____ Supplied material

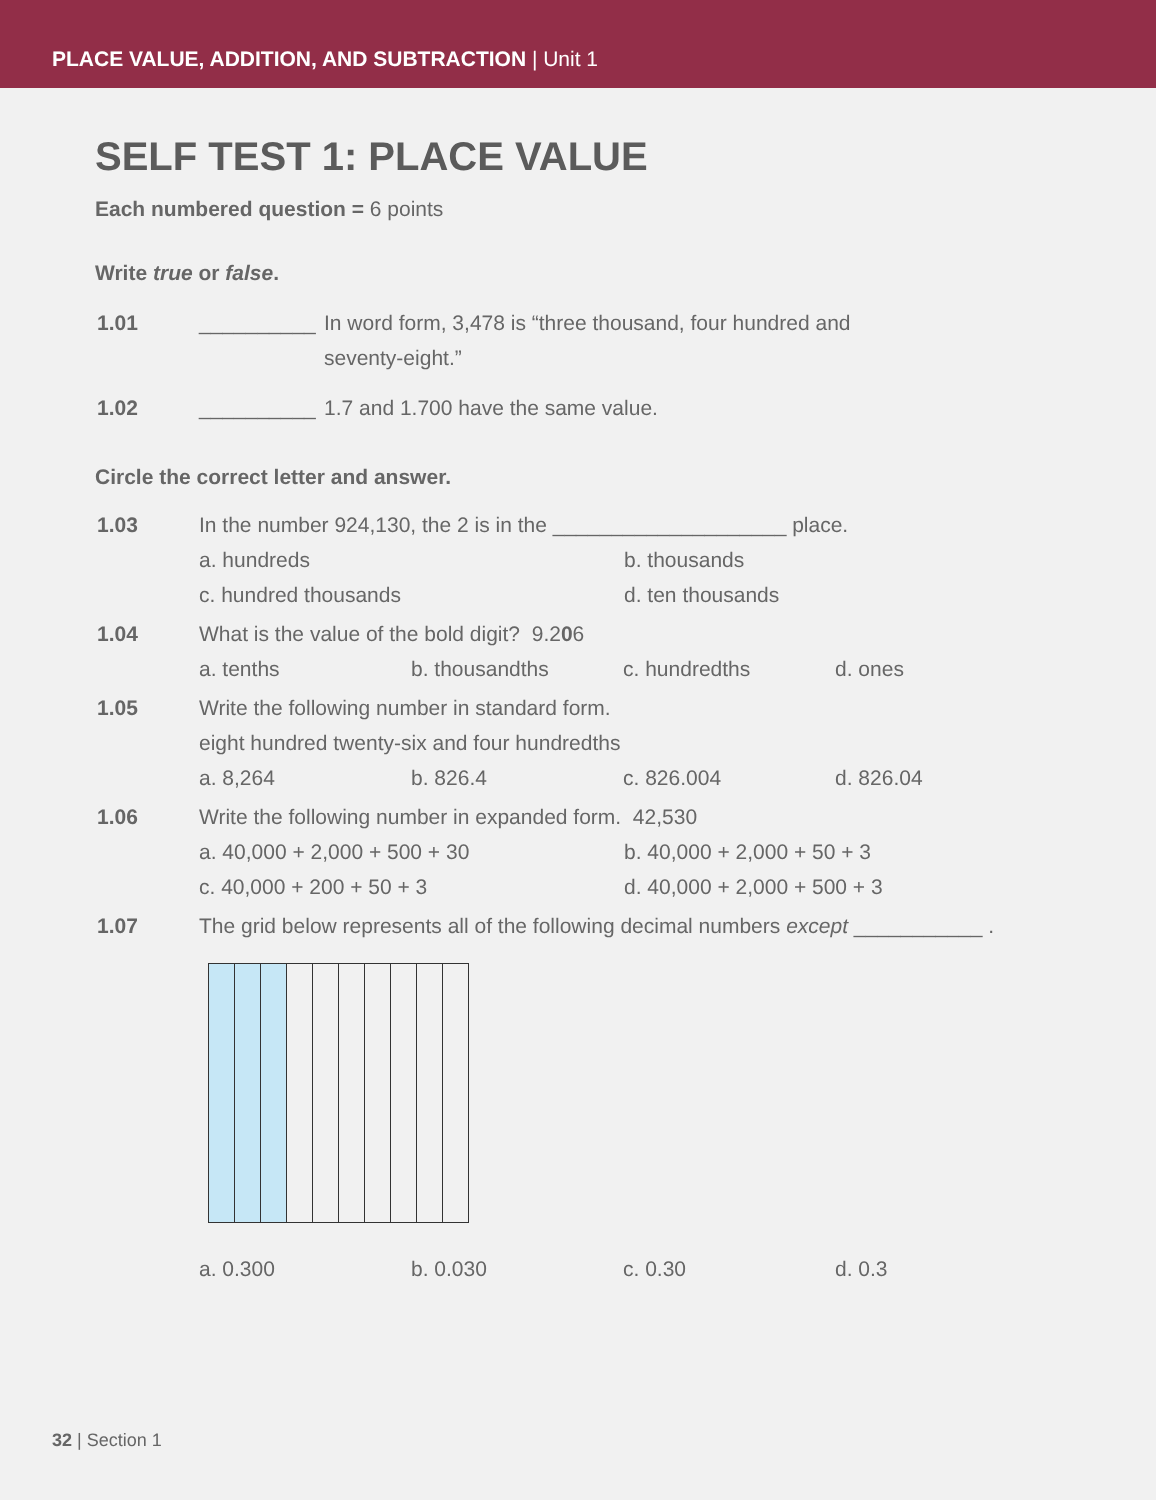PLACE VALUE, ADDITION, AND SUBTRACTION | Unit 1
SELF TEST 1: PLACE VALUE
Each numbered question = 6 points
Write true or false.
1.01 __________
In word form, 3,478 is “three thousand, four hundred and seventy-eight.”
1.02 __________
1.7 and 1.700 have the same value.
Circle the correct letter and answer.
1.03 In the number 924,130, the 2 is in the ____________________ place.
a. hundreds b. thousands
c. hundred thousands d. ten thousands
1.04 What is the value of the bold digit? 9.206
a. tenths b. thousandths c. hundredths d. ones
1.05 Write the following number in standard form.
eight hundred twenty-six and four hundredths
a. 8,264 b. 826.4 c. 826.004 d. 826.04
1.06 Write the following number in expanded form. 42,530
a. 40,000 + 2,000 + 500 + 30 b. 40,000 + 2,000 + 50 + 3
c. 40,000 + 200 + 50 + 3 d. 40,000 + 2,000 + 500 + 3
1.07 The grid below represents all of the following decimal numbers except ___________ .
a. 0.300 b. 0.030 c. 0.30 d. 0.3
32 | Section 1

________

Among the lines of the preceding listing, tally those that include "eight"; reply with the number alone.

2